+++ Material shown +++

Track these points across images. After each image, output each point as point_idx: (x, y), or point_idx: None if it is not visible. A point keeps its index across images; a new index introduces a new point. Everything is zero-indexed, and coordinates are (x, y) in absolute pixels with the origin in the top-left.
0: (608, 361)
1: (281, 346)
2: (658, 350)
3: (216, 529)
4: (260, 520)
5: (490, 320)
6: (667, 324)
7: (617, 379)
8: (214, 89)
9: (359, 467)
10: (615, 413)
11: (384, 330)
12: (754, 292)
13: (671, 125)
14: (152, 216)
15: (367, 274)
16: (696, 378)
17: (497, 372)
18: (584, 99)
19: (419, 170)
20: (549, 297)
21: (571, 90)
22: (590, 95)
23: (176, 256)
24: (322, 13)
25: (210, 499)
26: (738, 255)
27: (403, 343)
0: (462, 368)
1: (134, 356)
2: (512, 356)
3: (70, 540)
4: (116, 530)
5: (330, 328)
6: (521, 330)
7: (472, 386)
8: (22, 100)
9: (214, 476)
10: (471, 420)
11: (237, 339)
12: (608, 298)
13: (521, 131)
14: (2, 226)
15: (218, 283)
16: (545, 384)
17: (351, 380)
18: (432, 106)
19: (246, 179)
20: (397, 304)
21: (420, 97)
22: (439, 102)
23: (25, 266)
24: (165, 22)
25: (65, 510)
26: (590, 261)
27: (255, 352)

+++

Rewrite all of the material above as a JSON list of strings, one string per line, leaving out any blank lines.

[
  "Track these points across images. After each image, output each point as point_idx: (x, y), or point_idx: None if it is not visible. A point keeps its index across images; a new index introduces a new point. Everything is zero-indexed, and coordinates are (x, y) in absolute pixels with the origin in the top-left.",
  "0: (608, 361)",
  "1: (281, 346)",
  "2: (658, 350)",
  "3: (216, 529)",
  "4: (260, 520)",
  "5: (490, 320)",
  "6: (667, 324)",
  "7: (617, 379)",
  "8: (214, 89)",
  "9: (359, 467)",
  "10: (615, 413)",
  "11: (384, 330)",
  "12: (754, 292)",
  "13: (671, 125)",
  "14: (152, 216)",
  "15: (367, 274)",
  "16: (696, 378)",
  "17: (497, 372)",
  "18: (584, 99)",
  "19: (419, 170)",
  "20: (549, 297)",
  "21: (571, 90)",
  "22: (590, 95)",
  "23: (176, 256)",
  "24: (322, 13)",
  "25: (210, 499)",
  "26: (738, 255)",
  "27: (403, 343)",
  "0: (462, 368)",
  "1: (134, 356)",
  "2: (512, 356)",
  "3: (70, 540)",
  "4: (116, 530)",
  "5: (330, 328)",
  "6: (521, 330)",
  "7: (472, 386)",
  "8: (22, 100)",
  "9: (214, 476)",
  "10: (471, 420)",
  "11: (237, 339)",
  "12: (608, 298)",
  "13: (521, 131)",
  "14: (2, 226)",
  "15: (218, 283)",
  "16: (545, 384)",
  "17: (351, 380)",
  "18: (432, 106)",
  "19: (246, 179)",
  "20: (397, 304)",
  "21: (420, 97)",
  "22: (439, 102)",
  "23: (25, 266)",
  "24: (165, 22)",
  "25: (65, 510)",
  "26: (590, 261)",
  "27: (255, 352)"
]